▶ Given data:
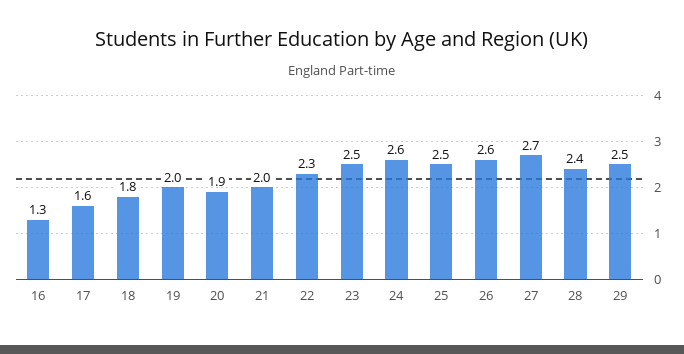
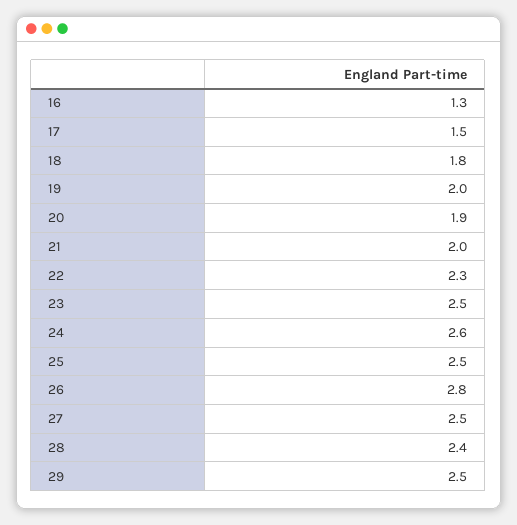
  {
    "16": 1.3,
-   "17": 1.6,
+   "17": 1.5,
    "18": 1.8,
    "19": 2,
    "20": 1.9,
    "21": 2,
    "22": 2.3,
    "23": 2.5,
    "24": 2.6,
    "25": 2.5,
-   "26": 2.6,
+   "26": 2.8,
-   "27": 2.7,
+   "27": 2.5,
    "28": 2.4,
    "29": 2.5
  }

▶ Task to complete: In your answer, print the entries above exactly, with the pictures left out.

▶ Answer to this exercise:
  {
    "16": 1.3,
-   "17": 1.6,
+   "17": 1.5,
    "18": 1.8,
    "19": 2,
    "20": 1.9,
    "21": 2,
    "22": 2.3,
    "23": 2.5,
    "24": 2.6,
    "25": 2.5,
-   "26": 2.6,
+   "26": 2.8,
-   "27": 2.7,
+   "27": 2.5,
    "28": 2.4,
    "29": 2.5
  }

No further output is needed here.